Bu gaz almakla çözülecek, esip savurarak yatıştırılacak bir kriz değil. Bir gösteri karşılaşması değil. Bir kaşık suda fırtına koparılmıyor, ortada sayısız cana mal olan gerçek bir kasırga var.
Pireyi deve göstermek, diplomatik manevralarımızı göstermelik durumuna düşürür. Sadece zevahiri kurtarmaya çalıştığımız gibi yanlış çıkarımlara yol açar. Zalime de mazluma da yanlış mesaj gönderir.
İsrail sefirine, topraklarımızı derhal terk etmesi için bir ültimatom vermedik sonuçta. Büyükelçimizi istişare için çektik, büyükelçilerine de şu sıralar ayak altında dolaşmaktan çekilmesinin iyi olacağını söyledik.

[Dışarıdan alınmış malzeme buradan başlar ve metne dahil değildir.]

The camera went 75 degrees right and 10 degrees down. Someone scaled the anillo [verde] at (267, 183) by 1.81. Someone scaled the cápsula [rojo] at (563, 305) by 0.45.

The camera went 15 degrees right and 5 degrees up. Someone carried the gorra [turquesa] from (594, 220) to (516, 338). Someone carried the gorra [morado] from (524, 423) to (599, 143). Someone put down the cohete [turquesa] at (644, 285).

Bunu okkalı bir tokat, suratta patlayan bir Osmanlı şamarı efektiyle sunmak, iç kamuoyuna duygusal tatmin yaşatabilir belki. Ama dış kamuoyunda ciddiyetimizden götürür, koyduğumuz tavrı da hafife aldırır.

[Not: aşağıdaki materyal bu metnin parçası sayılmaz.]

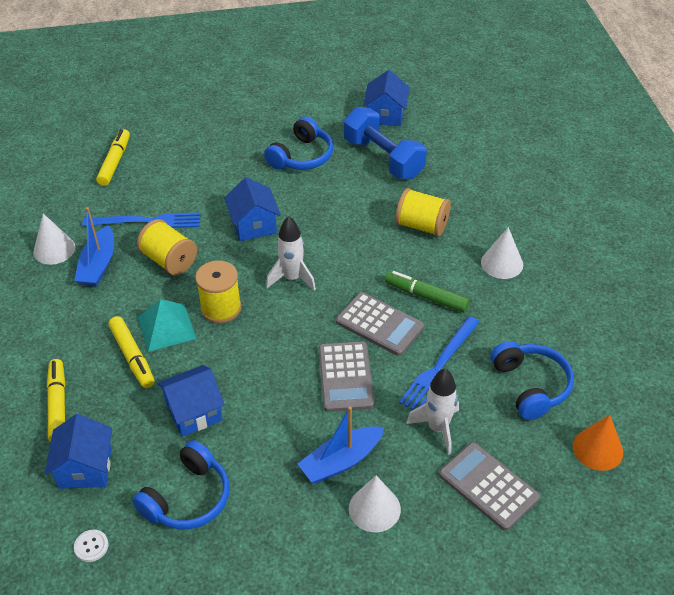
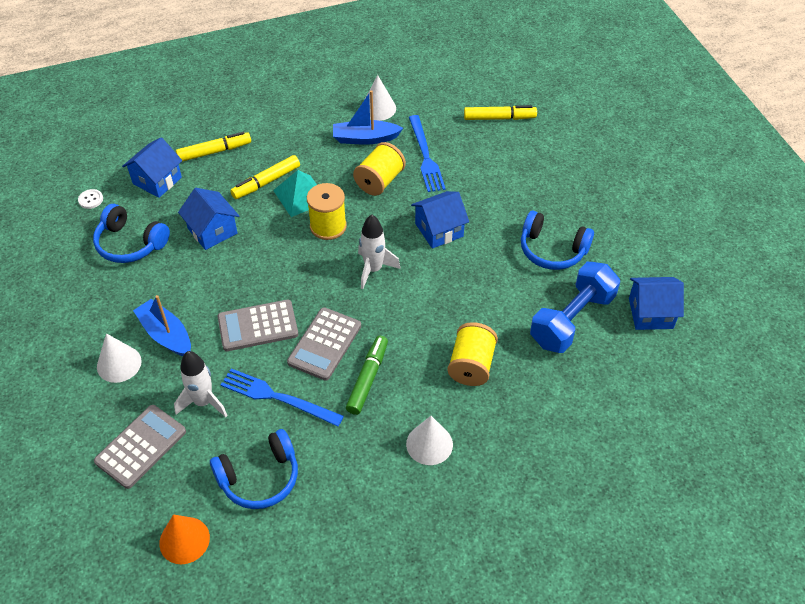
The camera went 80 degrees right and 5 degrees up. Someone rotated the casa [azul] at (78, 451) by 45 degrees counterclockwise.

Bütün siyasi görüşlerin, partiler ve partizanlıklar üstü ortak meselesi değil midir Filistin mücadelesi?
Oysa medyada farklı bir resim sunuluyor.
Sanki iktidar ve muhalefet partileri arasında daha Filistinci, daha Kudüsçü görünmek için bir yarış varmış gibi haksız bir hava...
İktidarı muhalefetiyle Türkiye siyasetini; sanki Gazze’yi, Kudüs’ü kurtarmaya değil de bunun üstünden seçimi kazanmaya çalışıyormuş durumuna düşürmeye hakkı yok borazancıbaşlarının.
Dünya seyretti diye atılan manşetler, biz sanki başka bir şey yapmışız iması içeriyor.
Üstüne de toplumsal öfke ve tepki hemen ‘Siyonist Haçlı İttifakı’na yönlendirilince, manşetlerin altındaki niyet sırıtıyor.
Bir bakıyorsunuz Filistin direnişi sulandırılmış, asıl hedef örtülüp perdelenmiş. Papası dahil Gazze katliamına sessiz kalmayan, Doğu Kudüs de Filistin’in başkenti olsun diyen, Trump’ın ‘birleşik Kudüs’ dayatmasını tanımayan ‘Hristiyan Batı’, Siyonizmin işbirlikçisi ve suç ortağı olup çıkmış...
‘Siyonist Haçlı İttifakı’ diye gerçeküstü hayali düşmanlarla dövüşen manşetler, kimse kusura bakmasın ama siyasi propagandaya alet ediyor meseleyi.
İsrail sefirini tekme tokat kovmuşuz gibi yaparak zaferine ulaşılacak bir savaş değil bu.
Unutmayın ki 12 Eylül rejimi bile, İsrail Parlamentosu 1980’de Kudüs’ü ‘ebedi ve bölünmez’ başkent ilan edince, protesto olarak Kudüs Başkansolosluğumuzu kapatmıştı. Ve ancak 12 yıl sonra geri açılan o başkonsolosluk bugün hala faal.